Recent advancements in social bot detection have been driven by the adoption of Graph Neural Networks. The social graph, constructed from social network interactions, contains benign and bot accounts that influence each other. However, previous graph-based detection methods that follow the transductive message-passing paradigm may not fully utilize hidden graph information and are vulnerable to adversarial bot behavior. The indiscriminate message passing between nodes from different categories and communities results in excessively homogeneous node representations, ultimately reducing the effectiveness of social bot detectors.
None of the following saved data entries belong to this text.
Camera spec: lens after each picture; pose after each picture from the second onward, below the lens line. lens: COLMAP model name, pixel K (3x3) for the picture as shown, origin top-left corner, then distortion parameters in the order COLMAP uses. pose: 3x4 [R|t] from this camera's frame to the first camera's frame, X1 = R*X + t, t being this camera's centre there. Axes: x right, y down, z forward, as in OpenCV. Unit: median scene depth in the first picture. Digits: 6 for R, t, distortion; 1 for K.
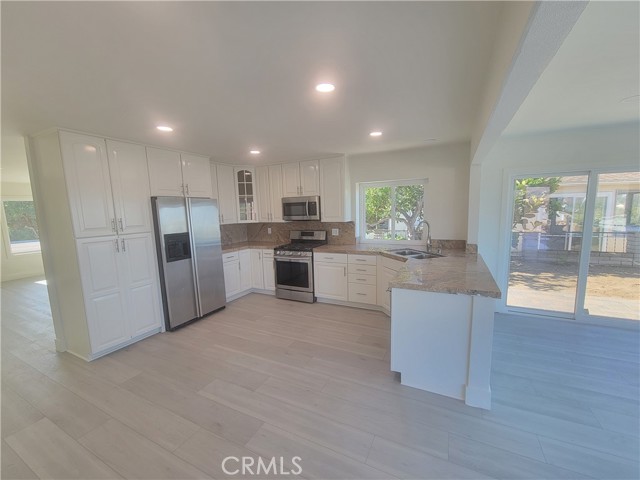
lens RADIAL K [[262.5, 0, 323.2], [0, 262.5, 242.2], [0, 0, 1]] dist [-0.000736, -0.000758]
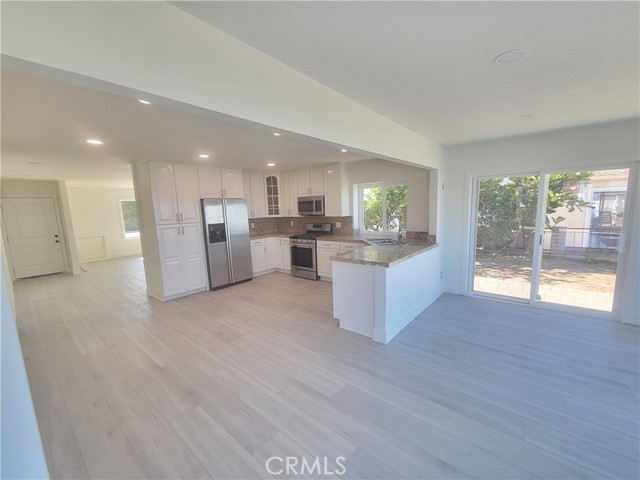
lens RADIAL K [[262.5, 0, 323.2], [0, 262.5, 242.2], [0, 0, 1]] dist [-0.000736, -0.000758]
pose [[0.973926, 0.026191, -0.225350, 0.299103], [-0.022286, 0.999554, 0.019855, 0.022986], [0.225769, -0.014315, 0.974076, -0.246843]]
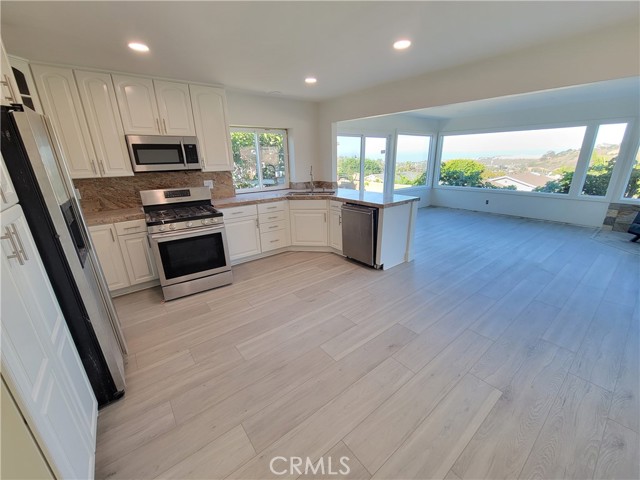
lens RADIAL K [[262.5, 0, 323.2], [0, 262.5, 242.2], [0, 0, 1]] dist [-0.000736, -0.000758]
pose [[0.417225, -0.262238, 0.870146, -0.661154], [0.118193, 0.964989, 0.234149, -0.016670], [-0.901085, 0.005152, 0.433613, 0.368249]]
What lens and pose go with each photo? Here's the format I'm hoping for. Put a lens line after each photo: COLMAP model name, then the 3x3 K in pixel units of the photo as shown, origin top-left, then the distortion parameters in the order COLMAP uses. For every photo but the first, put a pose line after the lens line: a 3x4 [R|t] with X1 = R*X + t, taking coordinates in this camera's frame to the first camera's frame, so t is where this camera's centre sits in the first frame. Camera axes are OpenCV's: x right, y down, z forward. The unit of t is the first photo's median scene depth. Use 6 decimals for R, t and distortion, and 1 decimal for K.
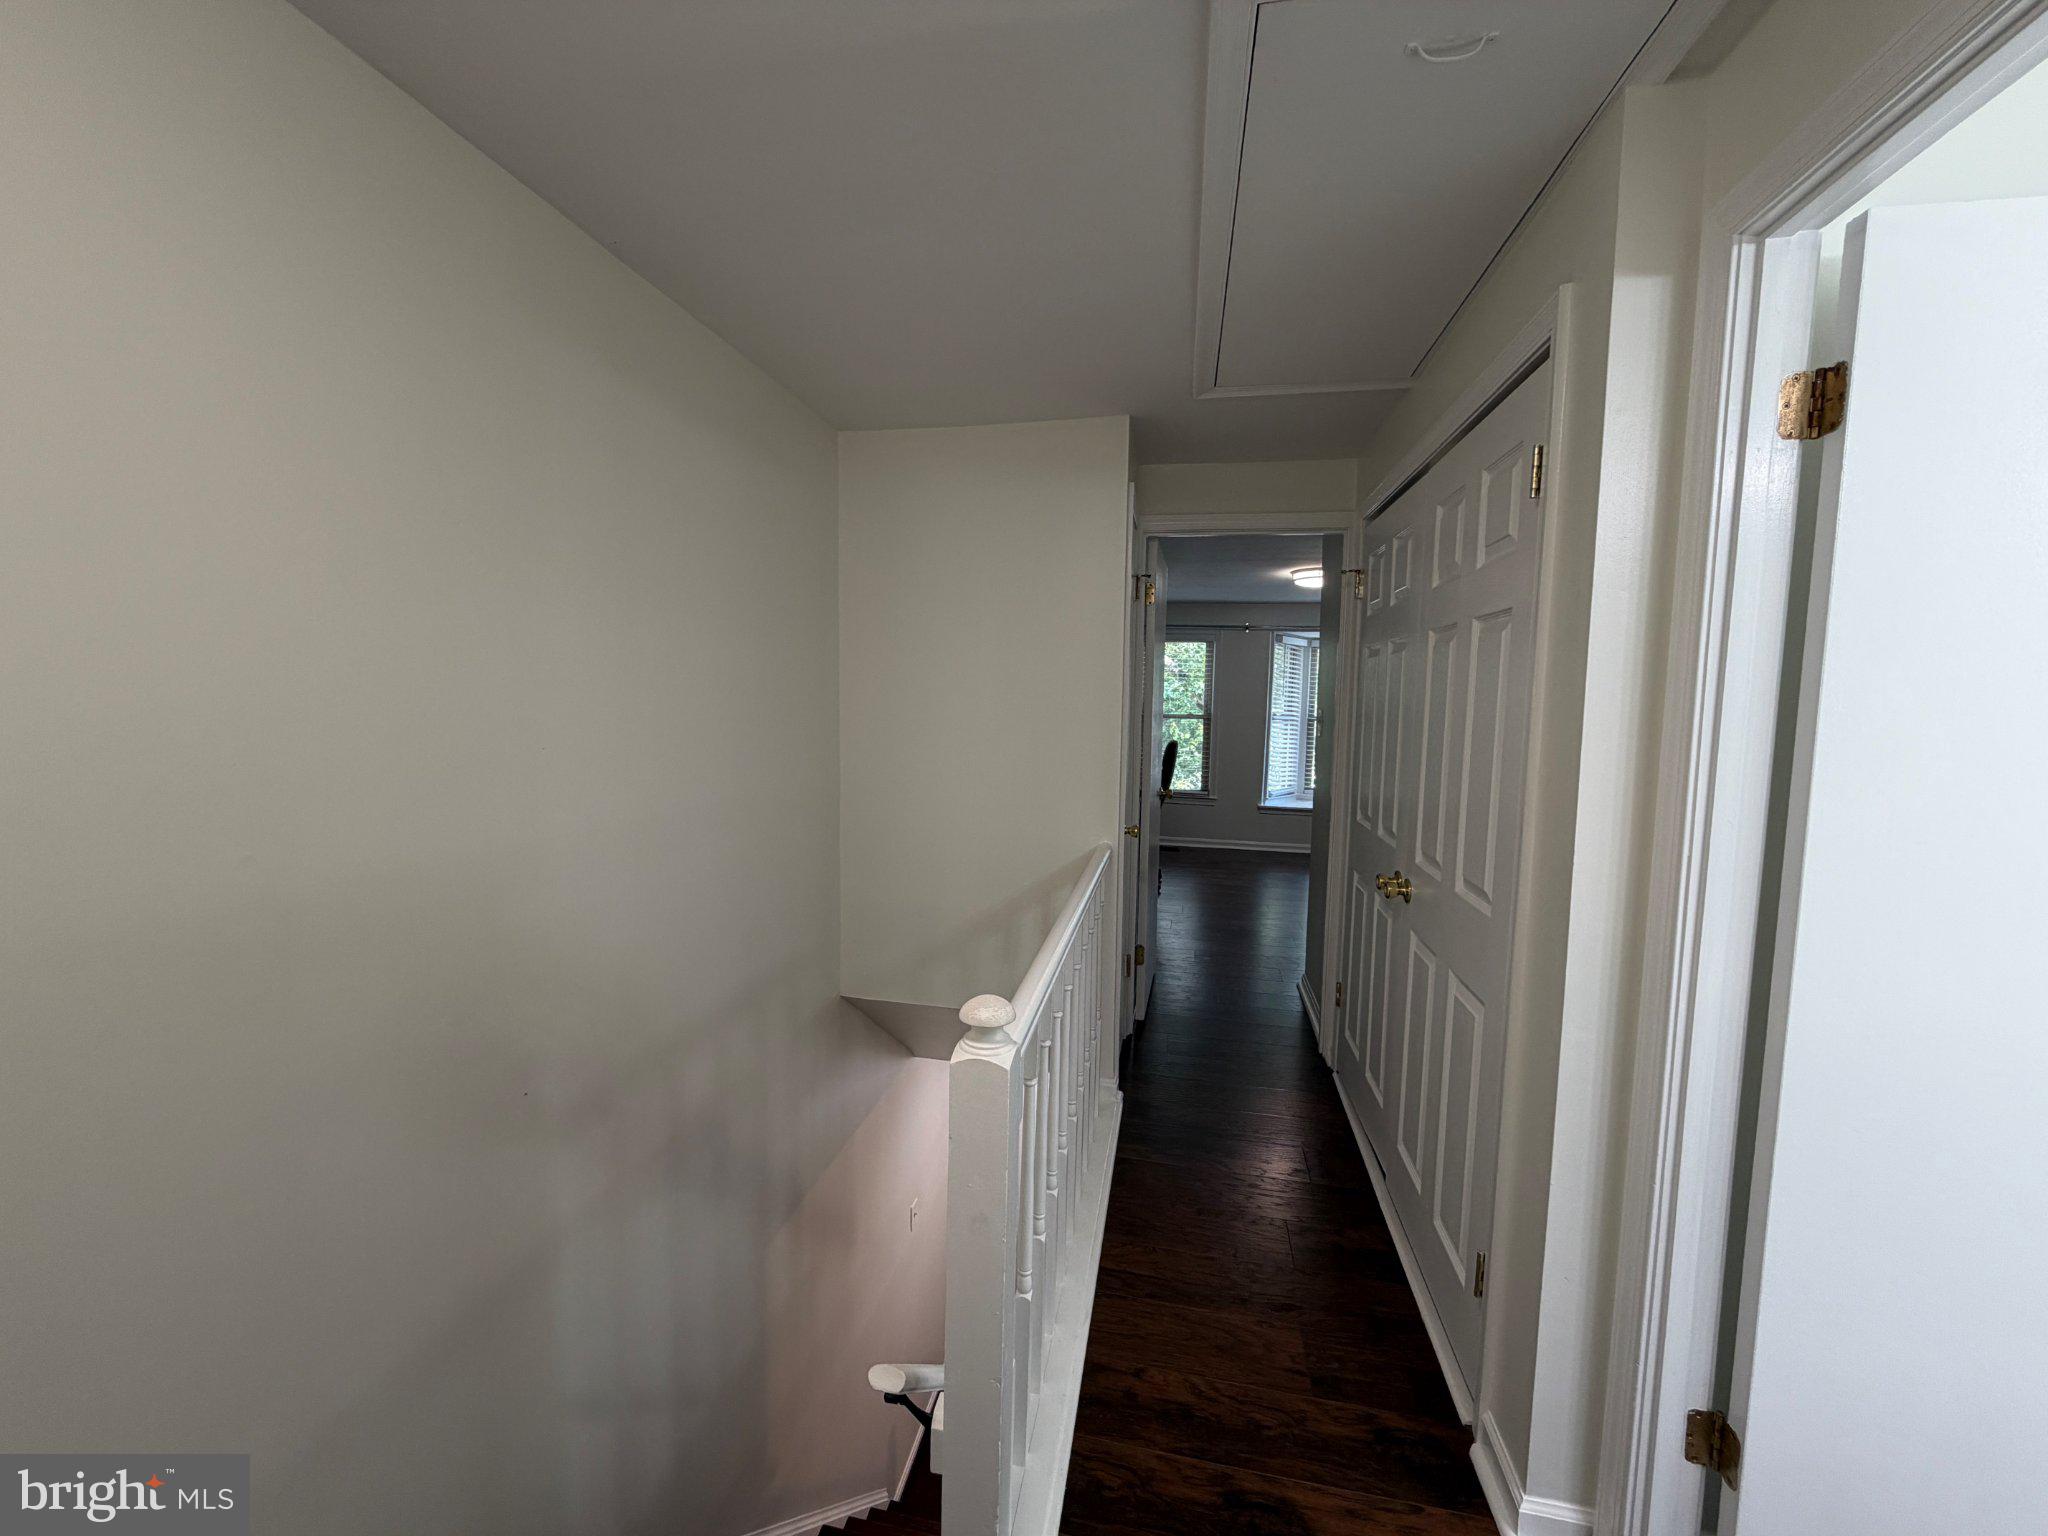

In this paper, we propose SEBot, a novel multi-view graph-based contrastive learning-enabled social bot detector. In particular, we use structural entropy as an uncertainty metric to optimize the entire graph's structure and subgraph-level granularity, revealing the implicitly existing hierarchical community structure. And we design an encoder to enable message passing beyond the homophily assumption, enhancing robustness to adversarial behaviors of social bots. Finally, we employ multi-view contrastive learning to maximize mutual information between different views and enhance the detection performance through multi-task learning. Experimental results demonstrate that our approach significantly improves the performance of social bot detection compared with SOTA methods.